• **Problem to solve**: Please arrange the items from the line with "city: Fortrose" to the line with "latitude: 40.0642" as a two-column CSV with the headers field and value, one row per line. Put each entry in its own quoted field, with any line breaks replaced by spaces.

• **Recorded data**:
--- START ---

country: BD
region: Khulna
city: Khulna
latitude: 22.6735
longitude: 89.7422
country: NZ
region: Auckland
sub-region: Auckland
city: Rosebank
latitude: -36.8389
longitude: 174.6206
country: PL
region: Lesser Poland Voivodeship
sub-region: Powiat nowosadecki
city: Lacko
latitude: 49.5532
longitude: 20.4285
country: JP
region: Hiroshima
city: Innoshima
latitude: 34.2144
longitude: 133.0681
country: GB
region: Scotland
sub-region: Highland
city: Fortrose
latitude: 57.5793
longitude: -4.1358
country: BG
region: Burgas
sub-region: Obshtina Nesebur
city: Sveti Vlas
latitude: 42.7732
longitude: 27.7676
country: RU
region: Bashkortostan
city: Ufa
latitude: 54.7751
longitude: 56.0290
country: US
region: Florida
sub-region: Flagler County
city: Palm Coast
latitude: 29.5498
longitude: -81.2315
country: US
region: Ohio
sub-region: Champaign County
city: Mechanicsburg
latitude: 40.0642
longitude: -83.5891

--- END ---
--- START ---

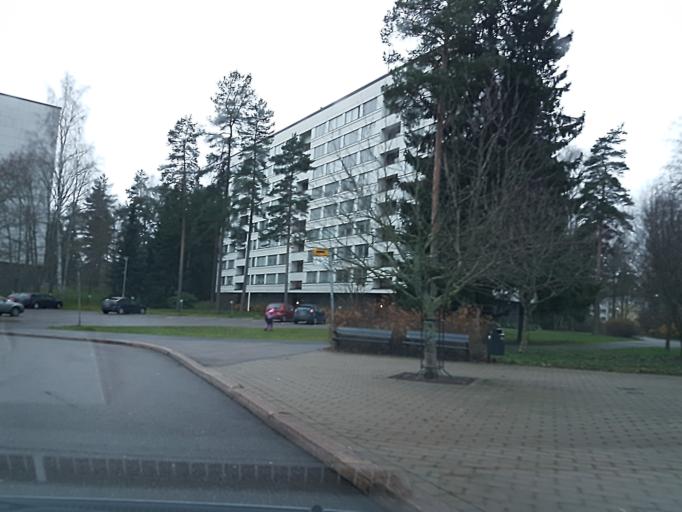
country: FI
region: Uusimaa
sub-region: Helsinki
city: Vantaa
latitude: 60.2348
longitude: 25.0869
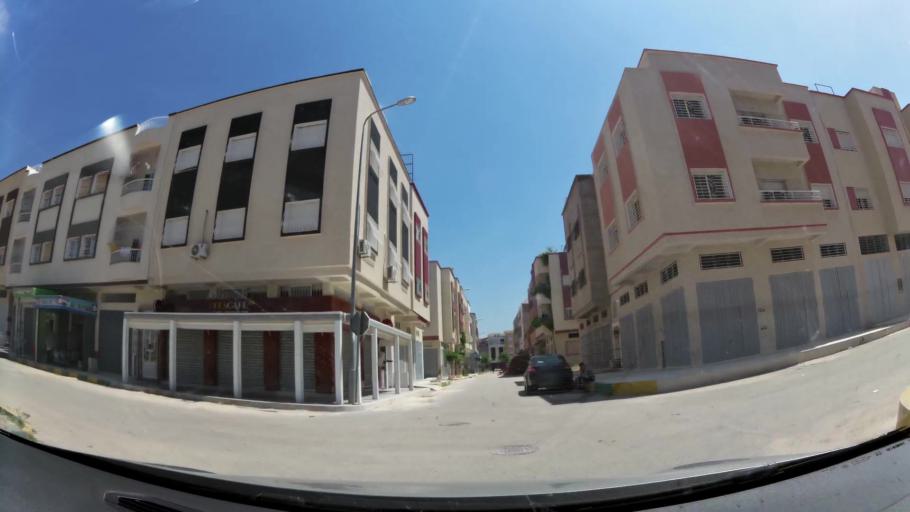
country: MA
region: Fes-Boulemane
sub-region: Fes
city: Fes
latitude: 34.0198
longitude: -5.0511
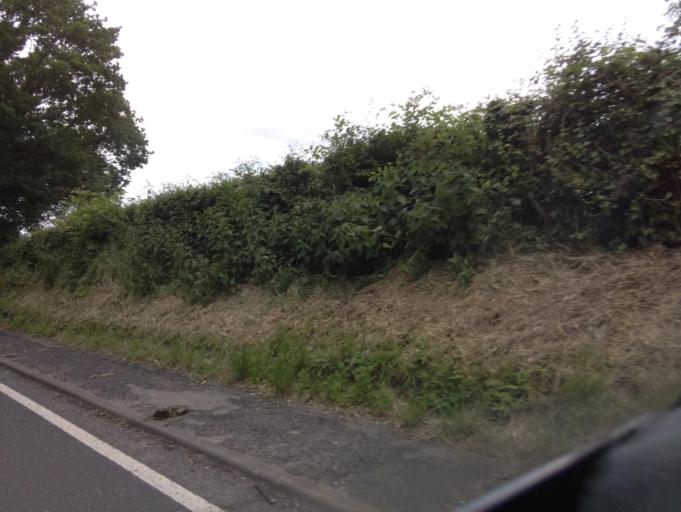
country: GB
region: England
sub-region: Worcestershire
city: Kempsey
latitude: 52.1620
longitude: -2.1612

--- END ---

• **Solution below**:
field,value
"city:","Fortrose"
"latitude:","57.5793"
"longitude:","-4.1358"
"country:","BG"
"region:","Burgas"
"sub-region:","Obshtina Nesebur"
"city:","Sveti Vlas"
"latitude:","42.7732"
"longitude:","27.7676"
"country:","RU"
"region:","Bashkortostan"
"city:","Ufa"
"latitude:","54.7751"
"longitude:","56.0290"
"country:","US"
"region:","Florida"
"sub-region:","Flagler County"
"city:","Palm Coast"
"latitude:","29.5498"
"longitude:","-81.2315"
"country:","US"
"region:","Ohio"
"sub-region:","Champaign County"
"city:","Mechanicsburg"
"latitude:","40.0642"